Yes, I have a lot of NaN on some of my resources, thanks to years of experimenting. I probably ought to tidy that up, and now I can see where I need to concentrate my efforts...

15 Replies

Mike_Rodrigues
Product Manager
4 years ago
@Garry Gearhart as of now that is correct, yes.
Antony_Hawkins
Employee
3 years ago
Some of 3 years later, I've updated these to do a more detailed !tlist call and therefore provide more / better data.

Because they're substantially different from the originals in terms of datapoints and instance names, I've unimaginatively called them "..._v2". Which confusingly means the modules in Exchange are the v1.x.x versions of "_v2" modules. I know.

I did this so as to not cause problems for people with the originals who might think a v2.x.x version would be a straight upgrade, which it isn't.

PropertySource:
"NoData_Tasks_Discovery_v2": v1.0: FEDEHY

DataSources:
"NoData_Tasks_By_Type_v2": v1.3: 3ZD7RC
"NoData_Tasks_Overall_v2": v1.1: MCPEGK

Key changes on discovery are, EventSource tasks are no longer cared about (actually no point, !tlist doesn't provide meaningful indicators in this context) and ConfigSources are split out (!tlist doesn't differentiate, these are just script collection types), so instance names are simpler.

On collection, there are more metrics, to show if a sudden reduction of No Data counts is just because tasks haven't executed yet, and "Has NaN" is differentiated from "All NaN" - not least because, lots of DataSources regularly return NaN on one or more datapoints, for various legitimate reasons, whereas "All NaN" for a task is definitely a problem.

Overall:

Tasks by type overview:

Tasks for a given type:

As ever, no warranty is given or implied, and if you find these useful, please tell your Customer Success Manager!
drazzopardi
6 years ago
Hi Antony

Finally got my hands on this. Looking good!!

Thanks for the efforts and letting me know about it

David
Darren_Dudgeon
6 years ago
Antony,

Thanks for sharing this - we need this functionality so i was happy to find this.

Unfortunately when i try to import the Discovery Property Source i get a warning and i cannot proceed. The warning is "LogicModule (type=property_rule) was not found". And it seems the Data Sources rely on the Property Source.

Darren.
Vitor_Santos
Advisor
6 years ago
This is very useful!
Thanks for the efforts on this!
Antony_Hawkins
Employee
5 years ago
NB. Dynamic Thresholds v2 is the next major step in this "puzzle", as it now gives the ability to learn how many tasks and how many NaN tasks normally exist on a resource; this means you no longer need to set a threshold on e.g.

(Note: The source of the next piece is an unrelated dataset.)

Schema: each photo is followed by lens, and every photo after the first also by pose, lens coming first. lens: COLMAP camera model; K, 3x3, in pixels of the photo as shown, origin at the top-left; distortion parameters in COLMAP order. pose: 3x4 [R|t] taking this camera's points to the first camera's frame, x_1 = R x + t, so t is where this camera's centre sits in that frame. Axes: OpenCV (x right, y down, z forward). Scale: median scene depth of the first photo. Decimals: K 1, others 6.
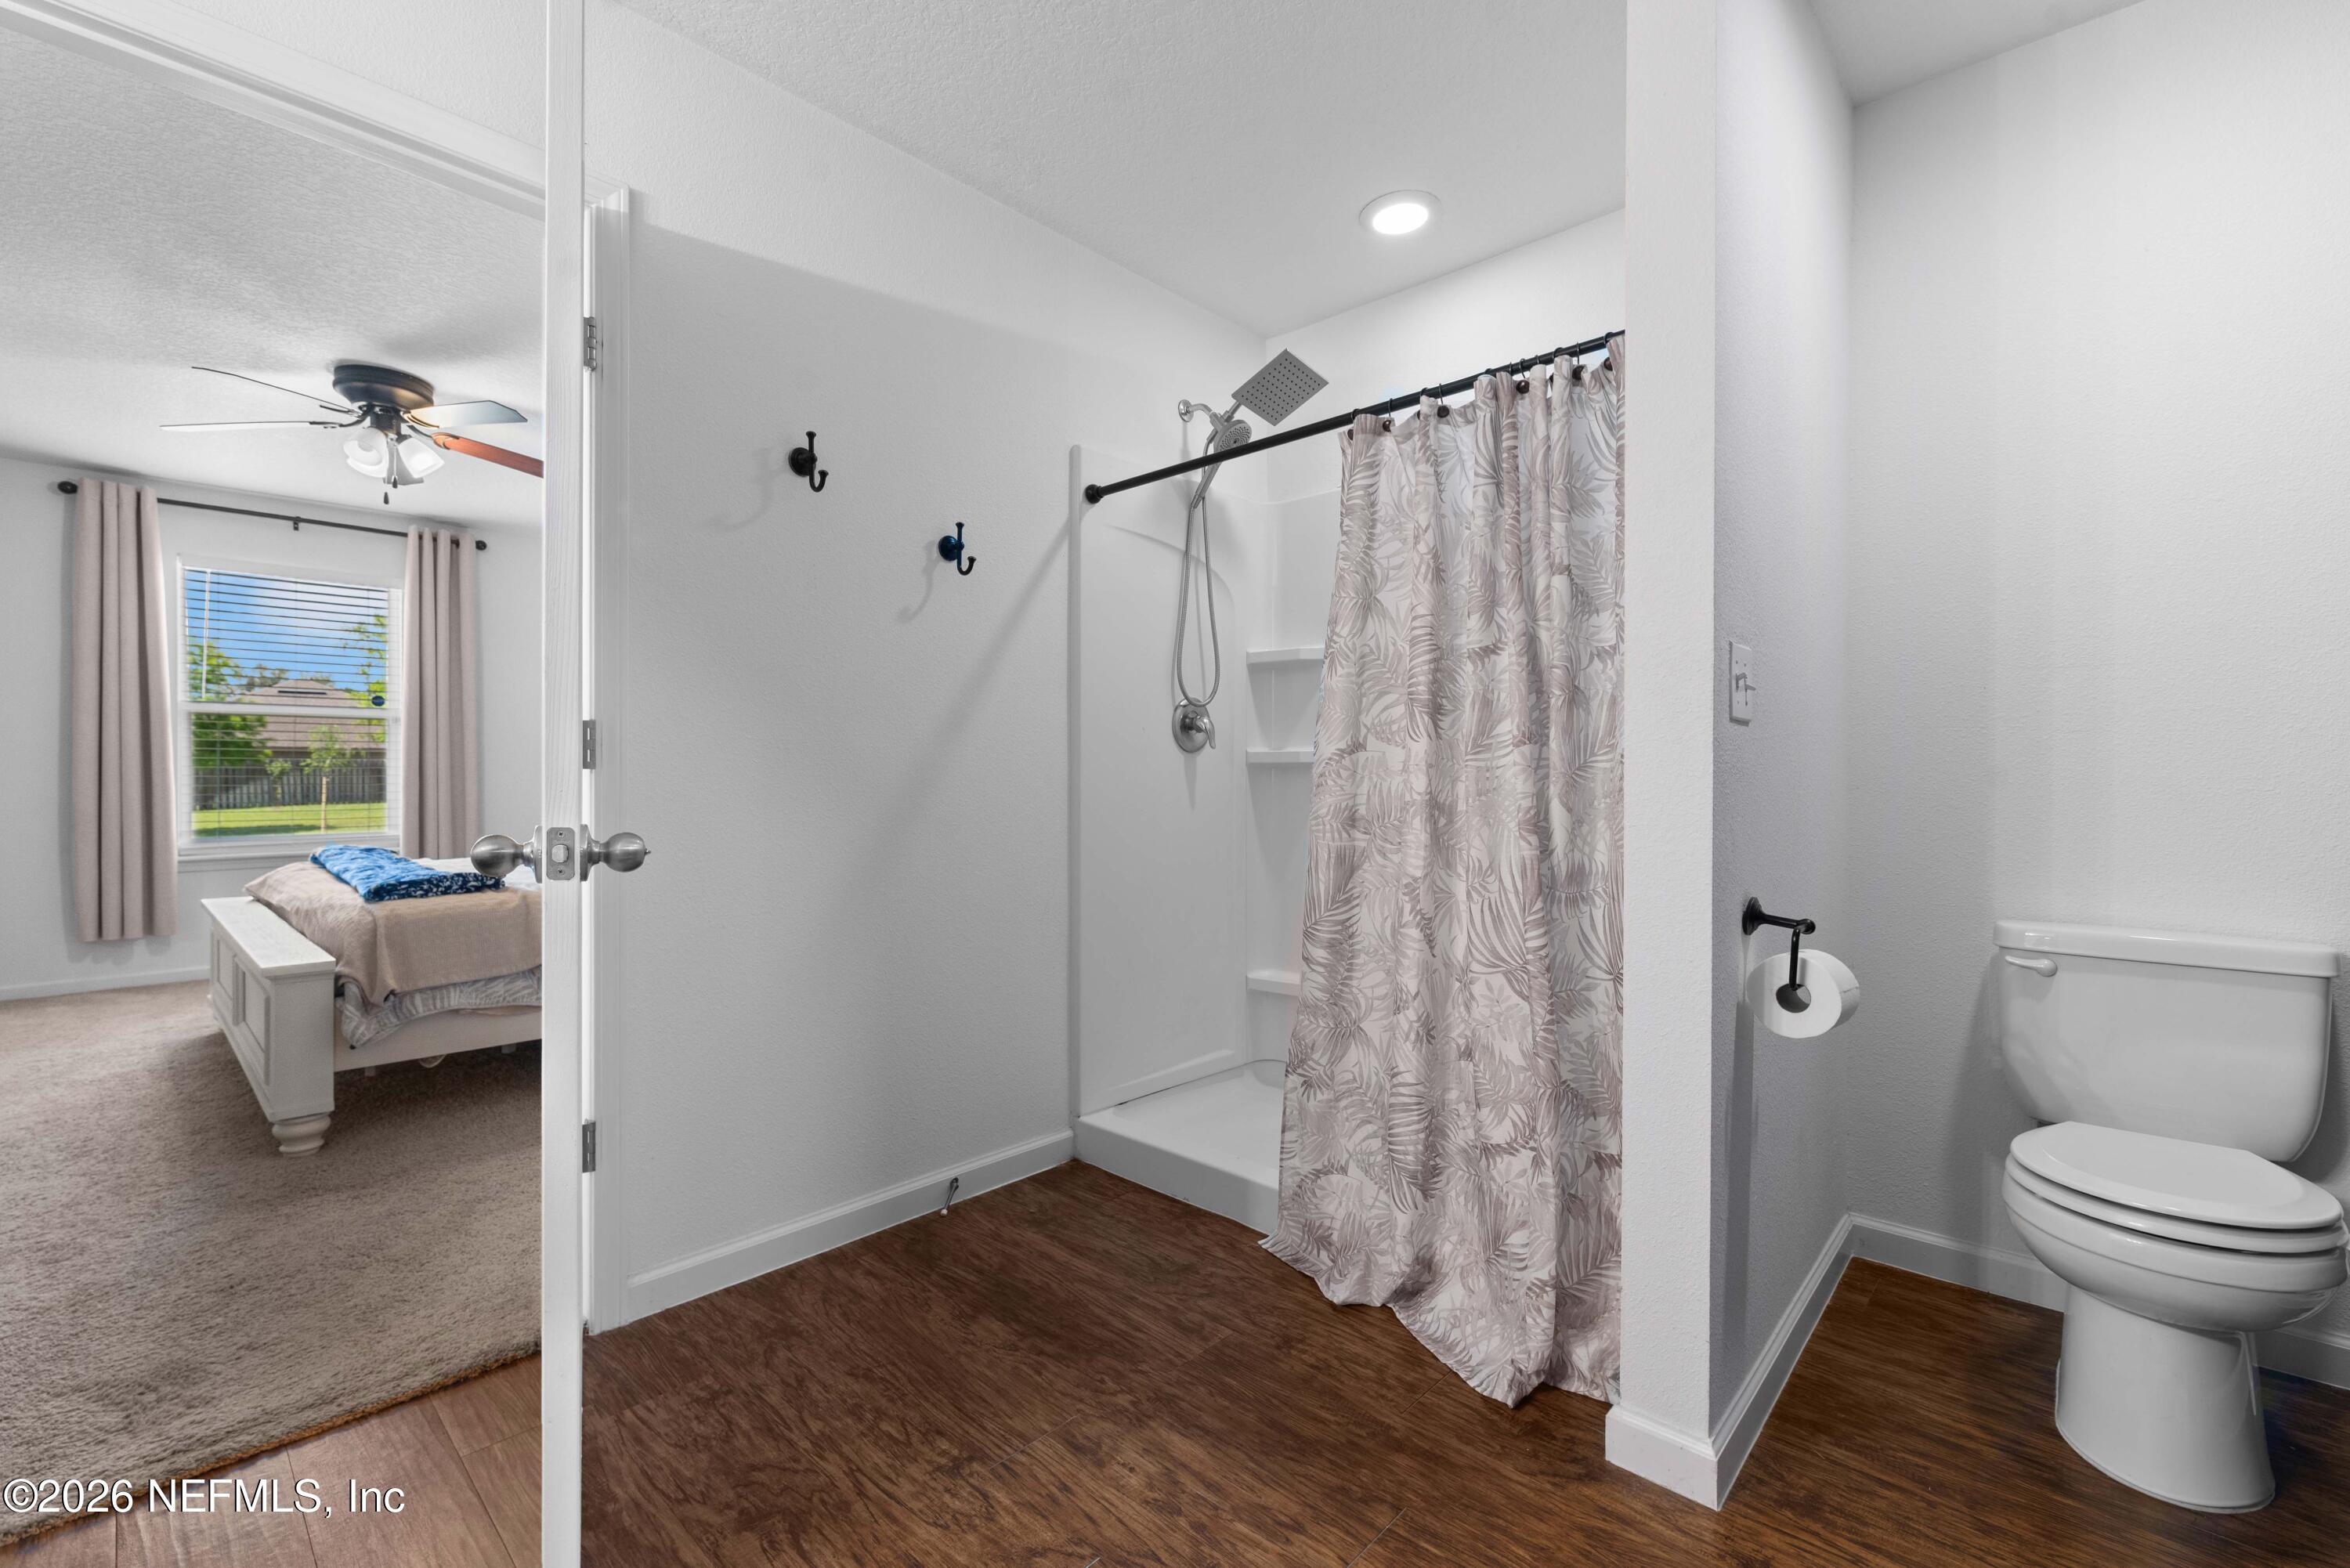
lens RADIAL K [[998.2, 0, 1175.0], [0, 998.2, 784.0], [0, 0, 1]] dist [-0.000922, 0.000146]
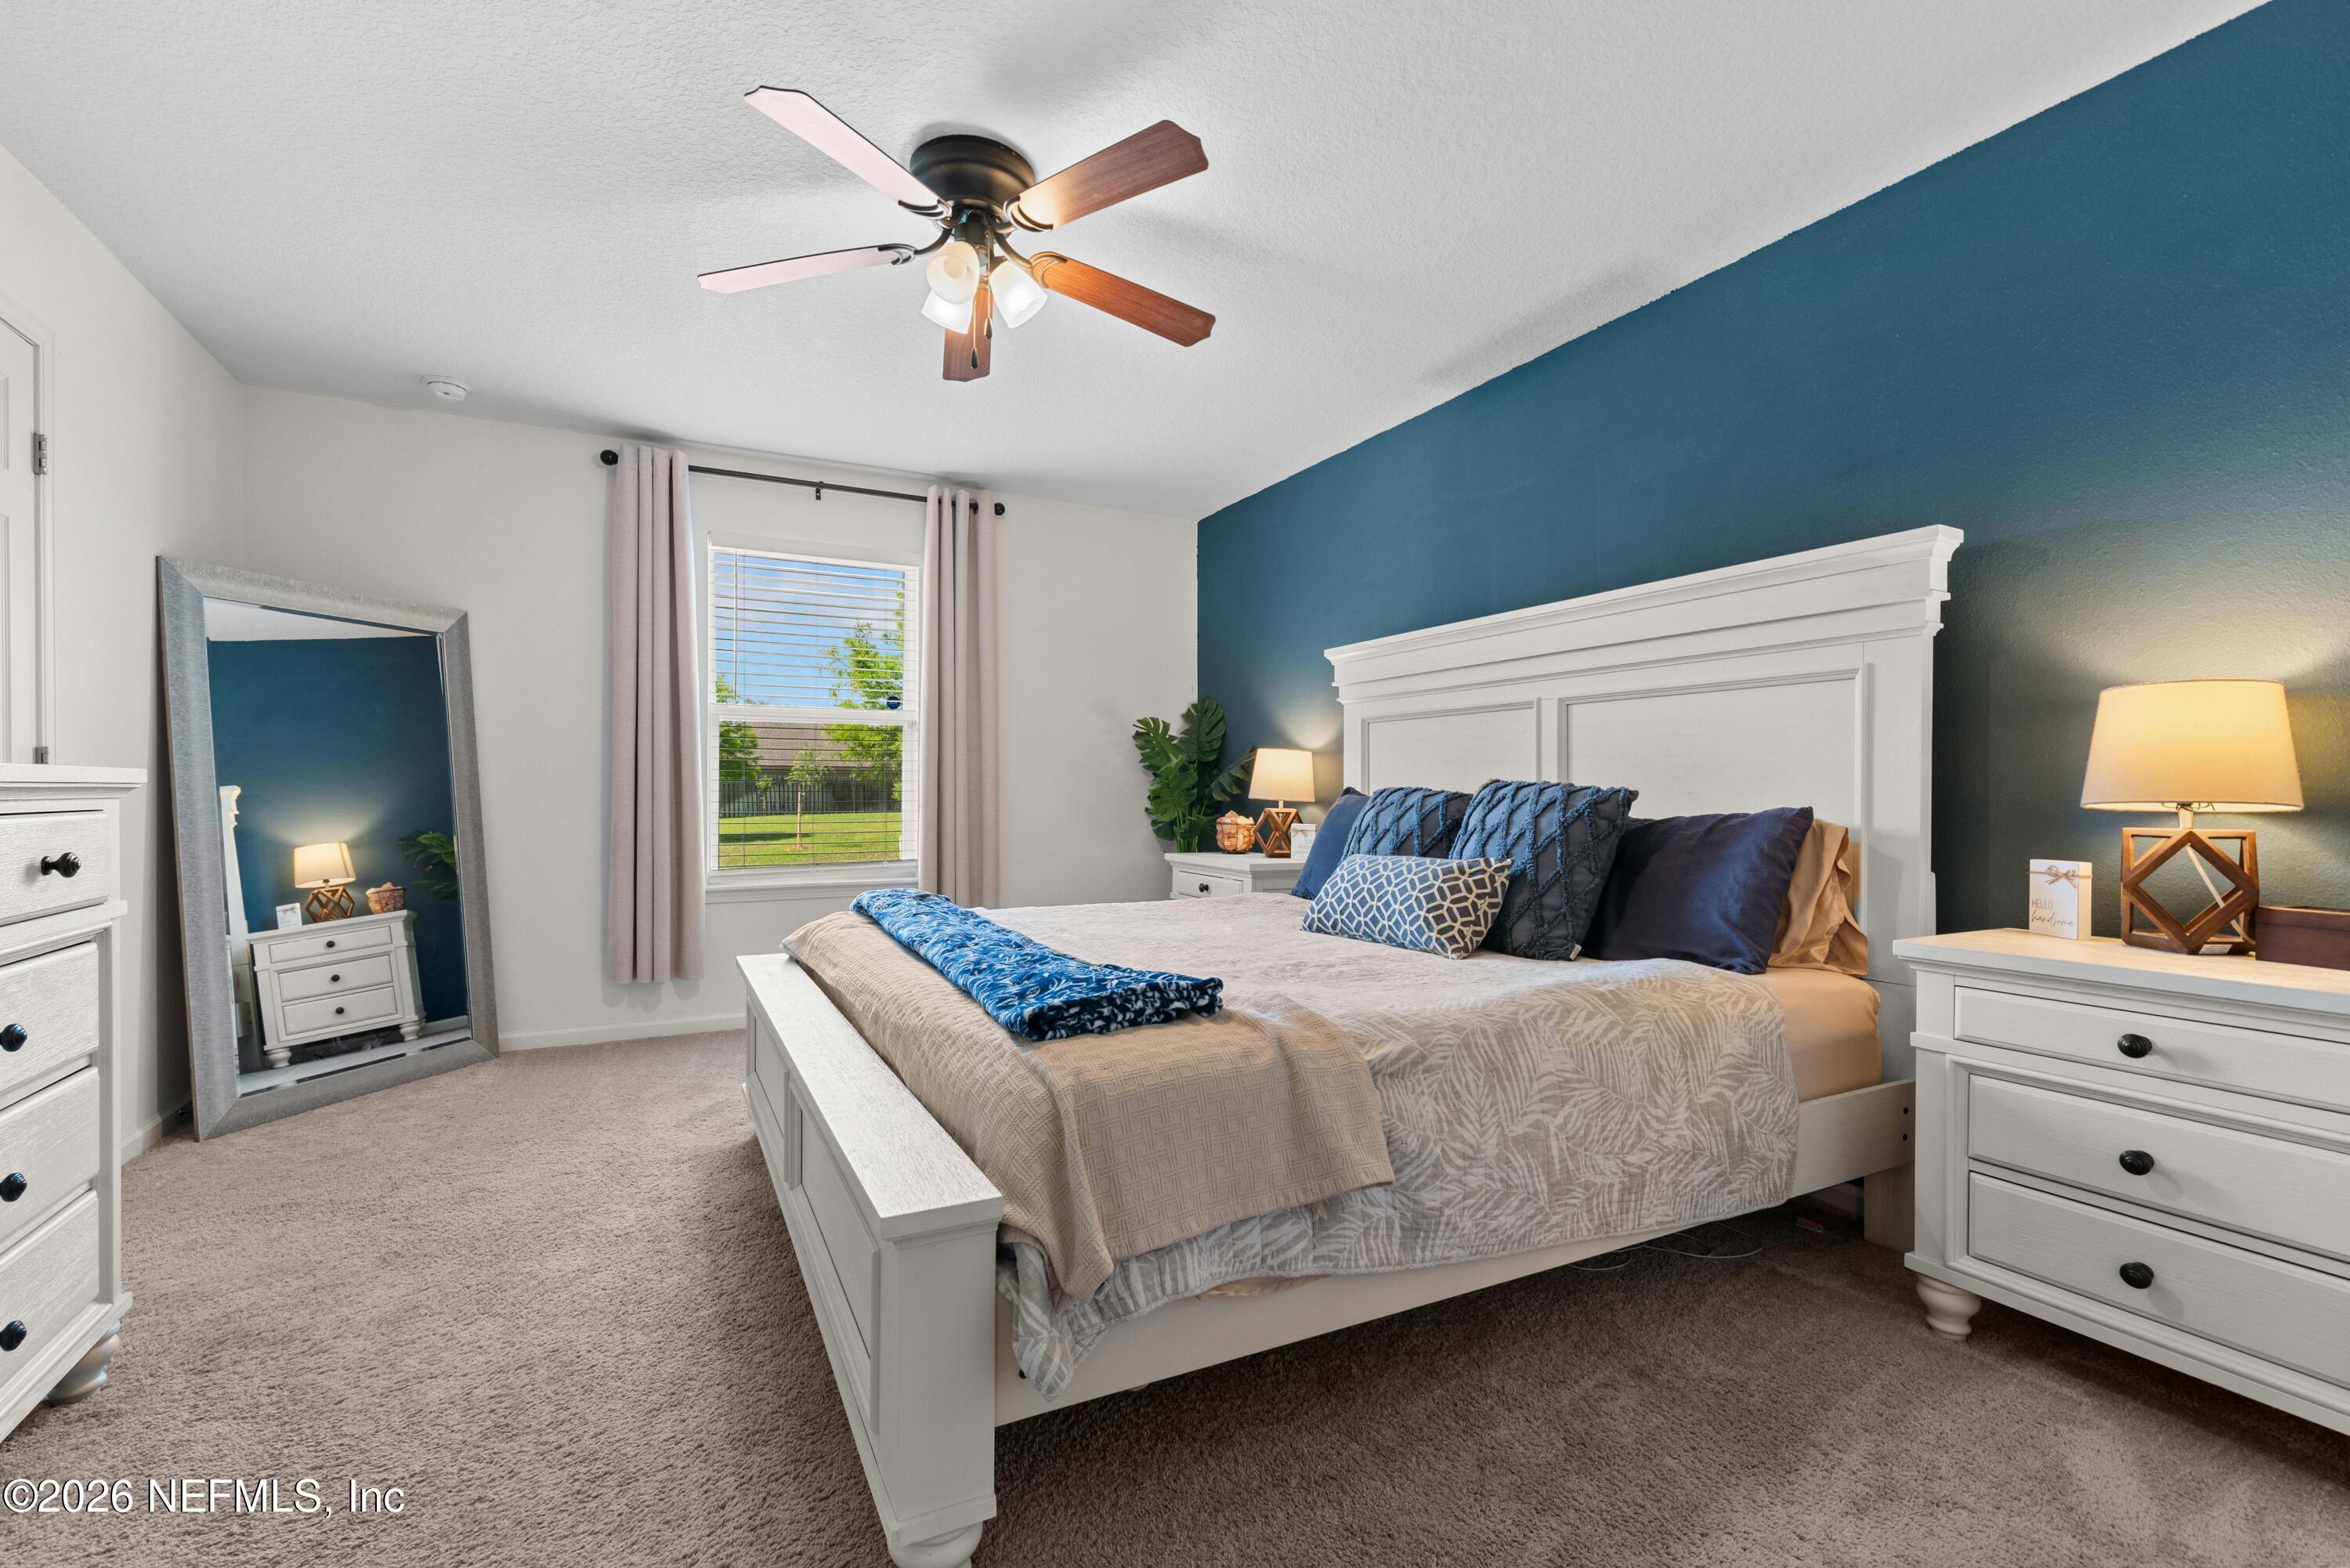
lens RADIAL K [[1009.8, 0, 1180.6], [0, 1009.8, 800.1], [0, 0, 1]] dist [-0.001206, -0.000221]
pose [[0.943913, 0.005801, -0.330143, -0.418639], [-0.005780, 0.999983, 0.001046, -0.005332], [0.330144, 0.000921, 0.943930, 0.401489]]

X% NaN tasks, nor alert immediately on a change.

You can (with DTv2) learn normal for both and therefore alert on changes that indicate a credential or protocol connectivity change, a resource becoming unresponsive, or an Active Discovery run adding or removing large numbers of instances.
Dominique
Advisor
5 years ago
This is excellent! thanks a lot.

I also look for a Widget/Dashboard listing all the Devices having at least one NaN displayed in their tree...

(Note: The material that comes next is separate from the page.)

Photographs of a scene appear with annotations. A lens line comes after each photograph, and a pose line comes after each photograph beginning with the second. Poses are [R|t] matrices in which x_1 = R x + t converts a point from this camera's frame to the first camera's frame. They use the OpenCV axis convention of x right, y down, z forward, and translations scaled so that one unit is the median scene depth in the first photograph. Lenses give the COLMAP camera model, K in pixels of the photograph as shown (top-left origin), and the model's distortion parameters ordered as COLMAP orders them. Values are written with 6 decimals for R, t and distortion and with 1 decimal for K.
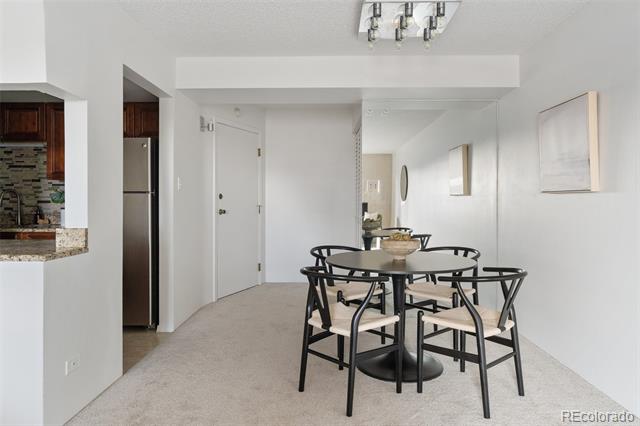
lens RADIAL K [[430.0, 0, 324.6], [0, 430.0, 209.6], [0, 0, 1]] dist [0.009855, 0.002248]
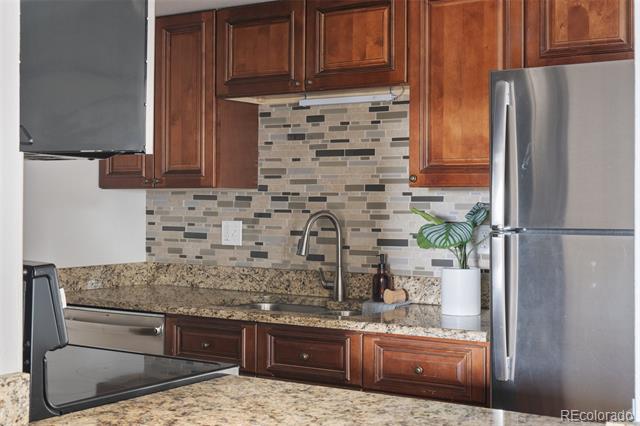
lens RADIAL K [[963.5, 0, 318.4], [0, 963.5, 211.7], [0, 0, 1]] dist [-0.000674, 0.000000]
pose [[0.845449, 0.005706, -0.534026, -0.246183], [-0.014411, 0.999823, -0.012132, -0.034351], [0.533862, 0.017953, 0.845381, 0.236052]]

Also will this included in the Logic Monitor product itself as there is a string block to pass before importing community (even by LM Engineer) Datasources, PropertySources...

Thanks,

Dom
Anonymous
5 years ago
I doubt this will be incorporated into the core set of Datasources. You can submit feedback through your portal that this be built into the core set though.
Antony_Hawkins
Employee
5 years ago
FYI, Collector GD30.000 (and EA29.1xx+) breaks these modules as execution of PropertySource scripts and others are moved to the SSE (Standalone Script Engine), which does not currently support the method used here.

The workaround is to disable the use of SSE (not recommended, the SSE exists for a reason!).

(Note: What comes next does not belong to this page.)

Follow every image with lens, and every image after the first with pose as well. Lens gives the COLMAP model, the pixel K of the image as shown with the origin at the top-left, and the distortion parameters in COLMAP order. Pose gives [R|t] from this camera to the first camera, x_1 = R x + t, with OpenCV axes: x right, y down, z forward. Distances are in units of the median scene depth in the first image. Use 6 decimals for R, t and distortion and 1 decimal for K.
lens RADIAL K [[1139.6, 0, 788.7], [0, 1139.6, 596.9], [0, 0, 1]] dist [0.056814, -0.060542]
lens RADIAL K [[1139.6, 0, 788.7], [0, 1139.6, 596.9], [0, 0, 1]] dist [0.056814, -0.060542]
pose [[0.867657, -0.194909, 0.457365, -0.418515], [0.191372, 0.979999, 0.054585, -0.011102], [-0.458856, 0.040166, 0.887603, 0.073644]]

If you're using these and now they're producing a bunch of NaN (ironically...) and flatline zeros, please log a feature request / contact your CSM for same.

When / if I get some free time I will go back and see if I can do something similar via a different method.
Mike_Rodrigues
Product Manager
5 years ago
We're investigating how to properly support this use case going forward. We appreciate the patience and understanding in the meantime.